For each line in the data below that has the word "horn", copy that line.

---------- Records for this task

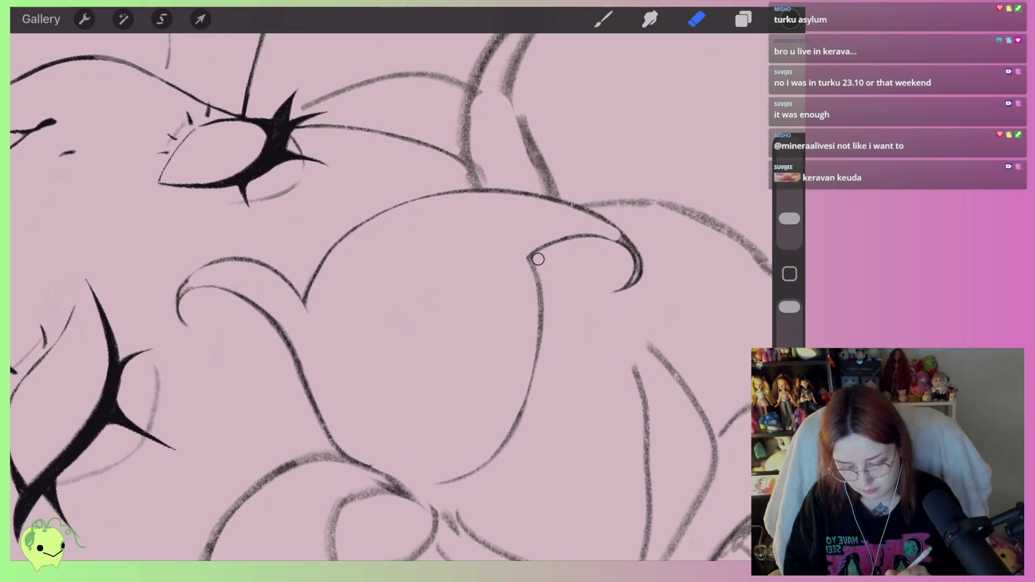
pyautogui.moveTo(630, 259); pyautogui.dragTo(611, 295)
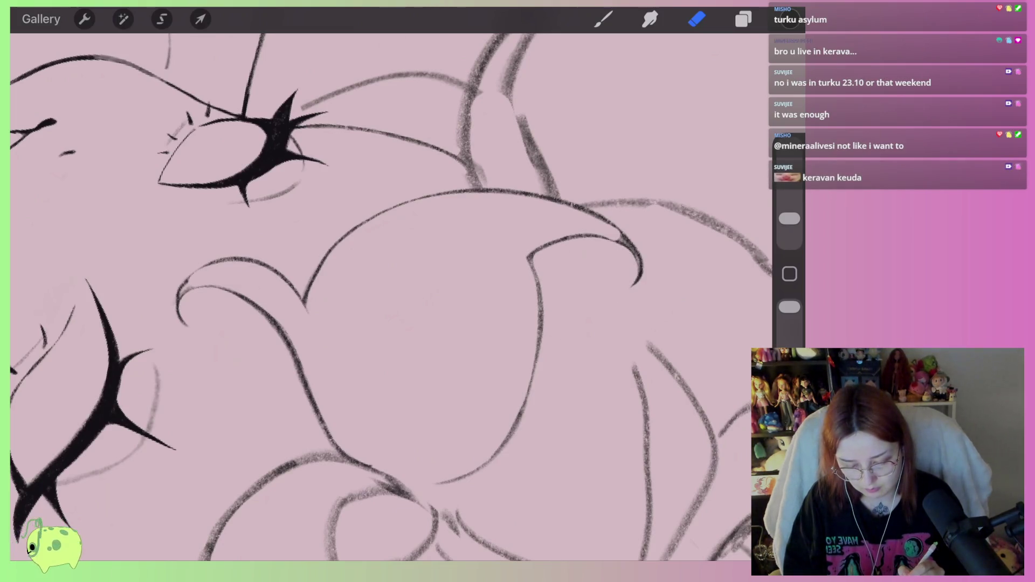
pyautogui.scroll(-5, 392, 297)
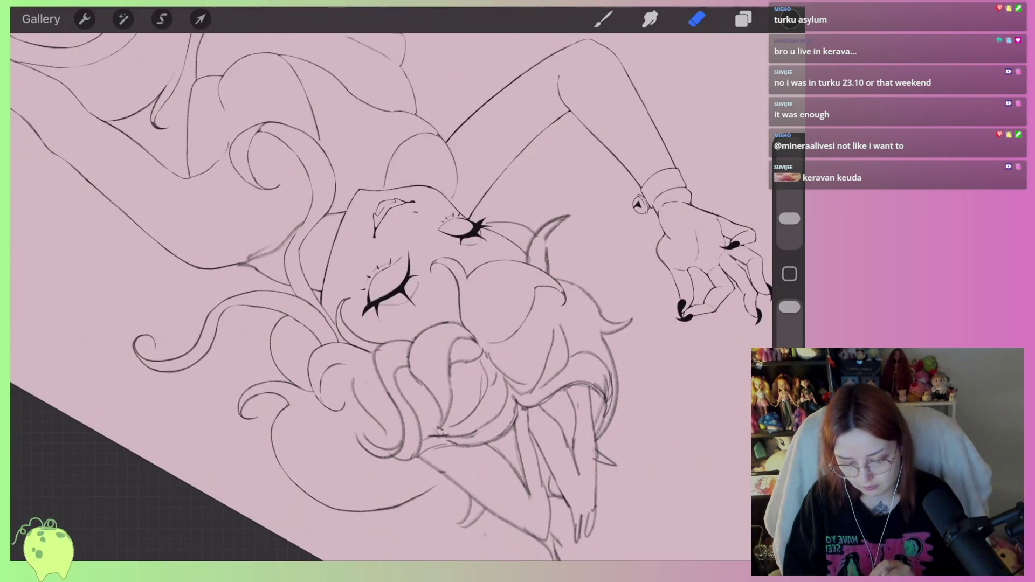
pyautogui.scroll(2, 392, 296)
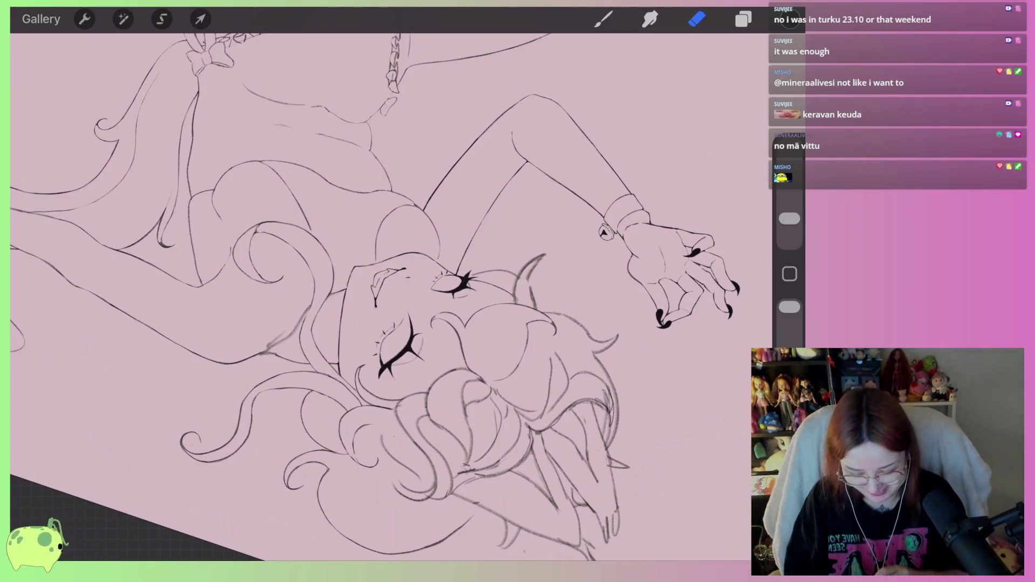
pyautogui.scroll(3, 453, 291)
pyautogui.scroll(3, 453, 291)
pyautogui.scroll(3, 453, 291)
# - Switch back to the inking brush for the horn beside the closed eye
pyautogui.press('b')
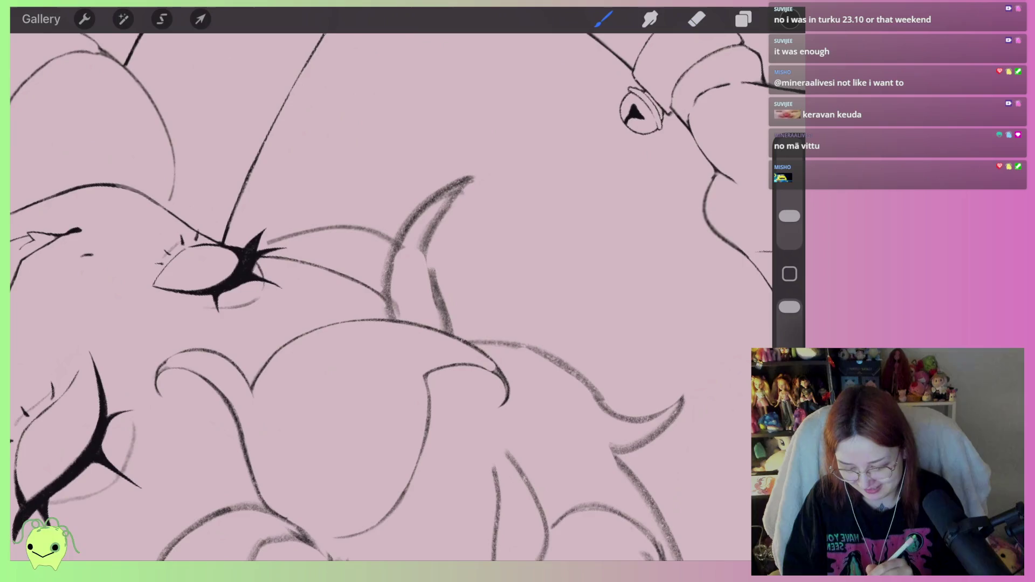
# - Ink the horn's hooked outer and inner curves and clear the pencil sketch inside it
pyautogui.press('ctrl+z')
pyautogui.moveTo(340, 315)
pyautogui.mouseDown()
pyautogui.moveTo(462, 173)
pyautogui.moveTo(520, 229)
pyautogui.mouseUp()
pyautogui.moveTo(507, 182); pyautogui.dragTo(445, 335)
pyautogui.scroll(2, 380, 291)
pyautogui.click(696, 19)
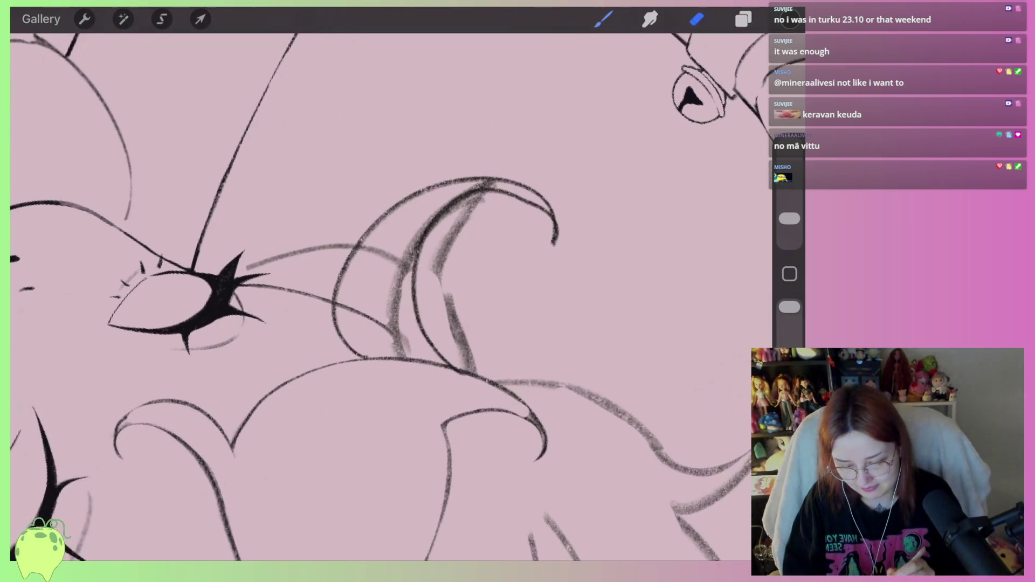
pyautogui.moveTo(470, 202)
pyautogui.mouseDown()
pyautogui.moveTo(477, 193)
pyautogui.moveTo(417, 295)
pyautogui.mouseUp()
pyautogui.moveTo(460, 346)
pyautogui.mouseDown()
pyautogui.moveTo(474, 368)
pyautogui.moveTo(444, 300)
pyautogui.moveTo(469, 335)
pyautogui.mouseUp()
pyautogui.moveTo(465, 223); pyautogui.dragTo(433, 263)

--------------------

Answer box:
# - Switch back to the inking brush for the horn beside the closed eye
# - Ink the horn's hooked outer and inner curves and clear the pencil sketch inside it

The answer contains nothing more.